Question

A coil has a resistance of \( 30 \, \Omega \) and an inductive reactance of \( 20 \, \Omega \) at 50 Hz frequency. If an AC source of 200 V and 100 Hz is connected across the coil, then how much current will flow through the coil?

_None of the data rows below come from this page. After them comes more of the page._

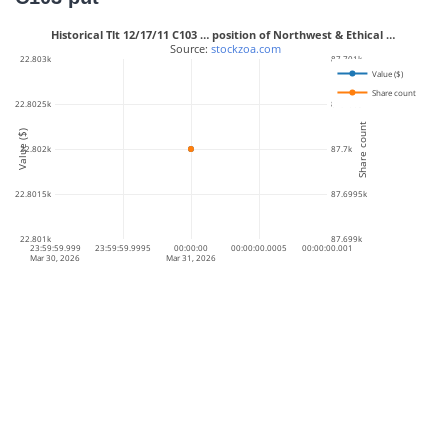
Historical Tlt 12/17/11 C103 … position of Northwest & Ethical …
 Source: 
stockzoa.com
22.803k
87.701k
Value ($)
Share count
22.8025k
87.7005k
Share count
Value ($)
22.802k
87.7k
22.8015k
87.6995k
22.801k
87.699k
23:59:59.999
23:59:59.9995
00:00:00
00:00:00.0005
00:00:00.001
Mar 30, 2026
Mar 31, 2026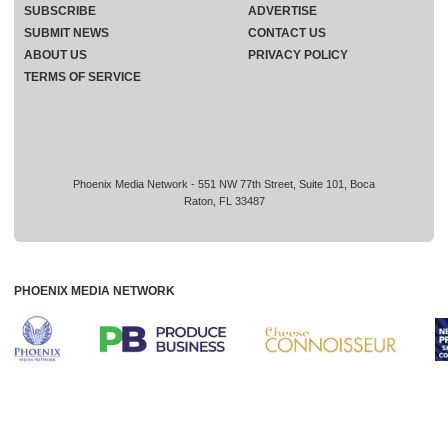
SUBSCRIBE
ADVERTISE
SUBMIT NEWS
CONTACT US
ABOUT US
PRIVACY POLICY
TERMS OF SERVICE
Phoenix Media Network - 551 NW 77th Street, Suite 101, Boca
Raton, FL 33487
PHOENIX MEDIA NETWORK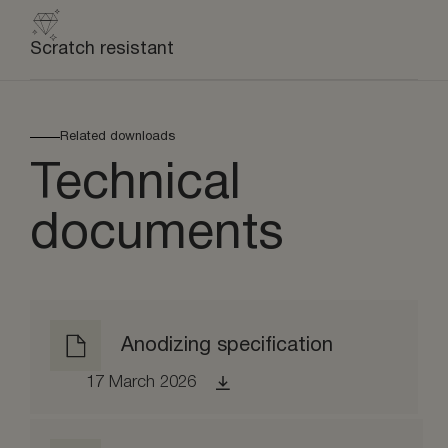
Scratch resistant
Related downloads
Technical
documents
Anodizing specification
17 March 2026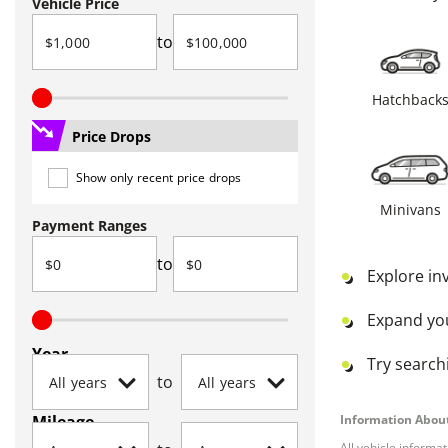
Vehicle Price
to
Hatchback
Price Drops
Show only recent price drops
Minivans
Payment Ranges
to
Explore in
Expand yo
Year
Try searchi
to
Mileage
Information About
All vehicle informa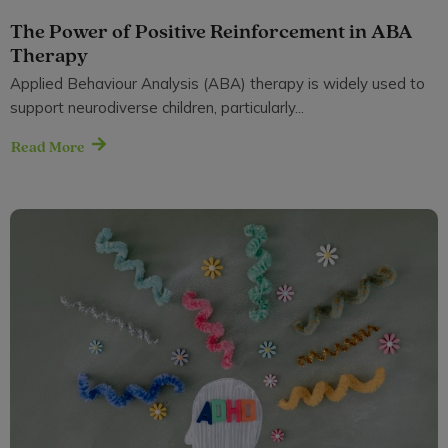
The Power of Positive Reinforcement in ABA
Therapy
Applied Behaviour Analysis (ABA) therapy is widely used to
support neurodiverse children, particularly...
Read More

• A. \( 3 \, \mathrm{A} \)
• B. \( 4 \, \mathrm{A} \)
• C. \( 5 \, \mathrm{A} \)
• D. \( 6 \, \mathrm{A} \)

Hint:

For AC circuits with resistance and reactance, use the formula \( Z = \sqrt{R^2 + X_L^2} \) to calculate impedance. Then apply Ohm's Law, \( I = \frac{V}{Z} \), to find the current.

Answer 1

The Correct Option is A

Given the problem statement, the inductive reactance at \( 50 \, \mathrm{Hz} \) is \( X_L = 20 \, \Omega \). The formula for inductive reactance is \( X_L = 2\pi f L \). Substituting the known values, \( 2\pi \times 50 \times L = 20 \). Solving for inductance \( L \), we get \( L = \frac{20}{2\pi \times 50} = \frac{1}{5\pi} \, \mathrm{H} \). When the frequency is increased to \( 100 \, \mathrm{Hz} \), the new inductive reactance is calculated using \( X_L = 2\pi f L \). Substituting \( f = 100 \, \mathrm{Hz} \) and \( L = \frac{1}{5\pi} \, \mathrm{H} \), we find \( X_L = 2\pi \times 100 \times \frac{1}{5\pi} = 40 \, \Omega \). The circuit impedance \( Z \) is determined by the formula \( Z = \sqrt{R^2 + X_L^2} \). With \( R = 30 \, \Omega \) and \( X_L = 40 \, \Omega \), the impedance is \( Z = \sqrt{30^2 + 40^2} = \sqrt{900 + 1600} = \sqrt{2500} = 50 \, \Omega \). Ohm's Law, \( I = \frac{V}{Z} \), is used to find the current. Substituting \( V = 200 \, \mathrm{V} \) and \( Z = 50 \, \Omega \), the current is \( I = \frac{200}{50} = 4 \, \mathrm{A} \). Therefore, the current flowing through the coil is \( I = 4 \, \mathrm{A} \).